I would like to see someone kill an SD card in "minutes." My camera shoots HD video at some stupidly high bit rate and stores it onto my SD card at damn near as fast as the card will take it, and I do this a lot. There are thousands of people who do it even more than I do, and it can take months or years to go through a card.
> (April 17th) We are currently testing a sample of 40 4GB microSD cards from Sandisk to failure
> Its May now and still no cards have failed.
> we were testing a card from a customer yesterday on a TS-7553 and it failed the DoubleStore stress tests within the day. [...] The test failed at approximately 13 GB of raw data written
> The ATP card failed a 3rd time after 65GB of data written.
> Another, separate ATP card failed after 877 GB of write activity
If the card is MLC and there's no or limited wear leveling, repeated local writes will shut the card dead quickly ("limited" as in wear leveling being applied only among e.g a 4MB group of cells, Sandisk happens to do that). I've also heard of some controllers implementing wear leveling, muddling the test results.
Some cards are truly reliable, others are craptastic, and everything in between is possible. The problem is you can't trust a brand and go for it, and getting the technical details, if at all possible, involves digging into cryptic and hard to find documentations.
I can't find the link again to a test of someone who tested various card brands and had them die semi-reliably within 15 minutes.
---------------
TASK INSTRUCTIONS:
a: Answer these questions about the SD card passage:
(i) How many microSD cards were being tested to failure as of April 17th, and what capacity and brand were they?
(ii) At roughly how much raw data written did the customer's card fail the DoubleStore stress tests?
(iii) After how much data written did the ATP card fail a 3rd time?
b: Carry on the SD card passage, starting after its last sentence.
The entries that come next are separate material, unrelated to the SD card passage.
---------------
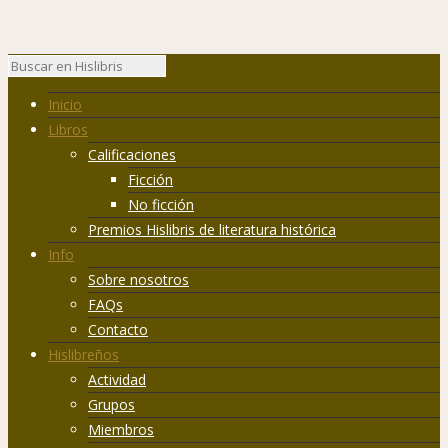
Inicio
Libros
Calificaciones
Ficción
No ficción
Premios Hislibris de literatura histórica
Info
Sobre nosotros
FAQs
Contacto
Hislibreños
Actividad
Grupos
Miembros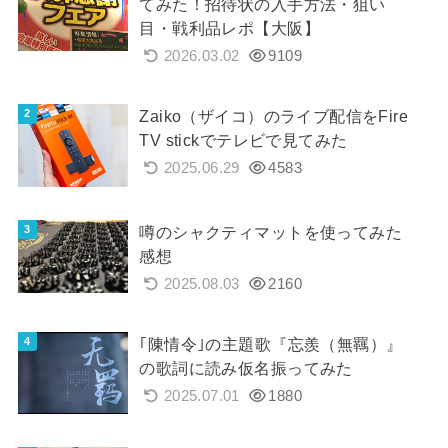
てみた！招待状の入手方法・狙い
目・戦利品レポ【大阪】
2026.03.02
9109
Zaiko（ザイコ）のライブ配信をFire
TV stickでテレビで見てみた
2025.06.29
4583
噂のシャクティマットを使ってみた
感想
2025.08.03
2160
｢陳情令｣の主題歌『忘羨（無羈）』
の歌詞に読み仮名振ってみた
2025.07.01
1880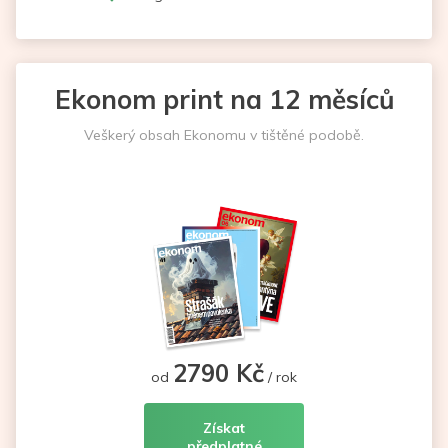
Ekonom print na 12 měsíců
Veškerý obsah Ekonomu v tištěné podobě.
2790 Kč
od
/ rok
Získat
předplatné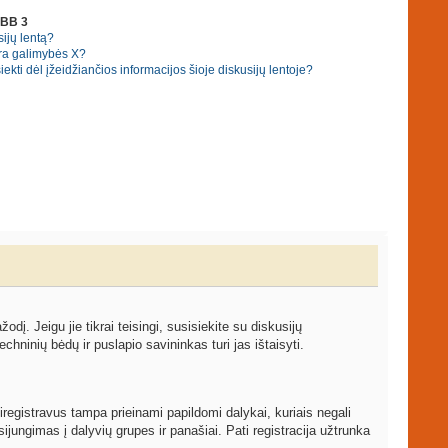
pBB 3
ijų lentą?
ra galimybės X?
ekti dėl įžeidžiančios informacijos šioje diskusijų lentoje?
žodį. Jeigu jie tikrai teisingi, susisiekite su diskusijų
echninių bėdų ir puslapio savininkas turi jas ištaisyti.
iregistravus tampa prieinami papildomi dalykai, kuriais negali
ijungimas į dalyvių grupes ir panašiai. Pati registracija užtrunka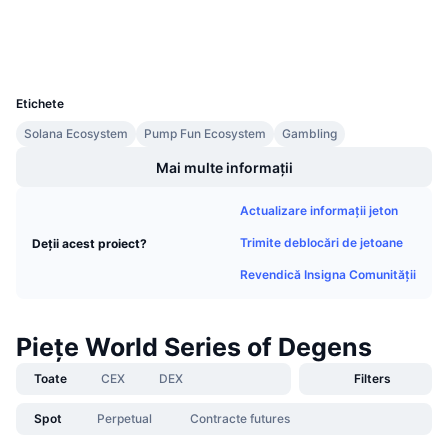
Vânzări viitoare
Wallets
Rate de finanțare
Învață și Câștigă
UCID
36387
Calendare
Etichete
Solana Ecosystem
Pump Fun Ecosystem
Gambling
Calendar ICO
Mai multe informații
Calendar evenimente
Actualizare informații jeton
Trimite deblocări de jetoane
Deții acest proiect?
Revendică Insigna Comunității
Piețe World Series of Degens
Toate
CEX
DEX
Filters
Spot
Perpetual
Contracte futures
---------------
ANSWERS TO THE EXERCISE:
a:
(i) 40 cards, 4GB microSD, from Sandisk.
(ii) Approximately 13 GB.
(iii) 65GB.

b:
I'm sure longevity is good for taking photos. I bet it wouldn't be so great for compiles on a dev box. Of course, no one would ever do that. It would be just too slow.
The numbers I'm familiar with were under a dollar for Flash that you'd want to have in a computer, with decent bandwidth. Not garbage flash drives made from a chip fab's borderline rejects.
Apple is making at least 50% margins on this, probably /much much/ more.
An SD storage slot is not equivalent to having more space on the internal disk drive. It might be fine for storing a large music library or something like that, but for applications where disk latency or bandwidth really matter, there's just no comparison.
Agreed, it's a bit of a straw man. It's certainly an issue that hard drive capacity is advertised as being higher than it actually is (and that BS apple is pulling is inexcusable), but the actual issue people were taking with the Surface is the fact that when you buy it it's packed so full of bloat and crapware that half the useable disk space is already depleted on a 64gb model.
You shouldn't have to tweak a consumer device fresh out of the box. Heck, I program on my MBA and literally the only thing I've done is let it run Software Update when it asks me, change the wallpaper, and dial up the trackpad speed.
Edit: this is factually incorrect. There is also a 64 GB MacBook Air model on offer; I forgot about it. I apologize.
~90 GB of free space on both 128 GB models seems reasonable. Stepping down to just ~26 GB free on the 64 GB model seems unreasonable: the usable capacity is less than half of the advertised capacity.
I feel similarly about the recovery partition discussion. If you remove the recovery image, I presume you will not be able to recover the Surface Pro without additional media. The Macbook Air, on the other hand, will allow you to do a fresh re-installation of OS X over the Internet with a completely blank disk: it's baked into the firmware. Therefore, removing the recovery image results in a feature disparity between the systems. Grumble.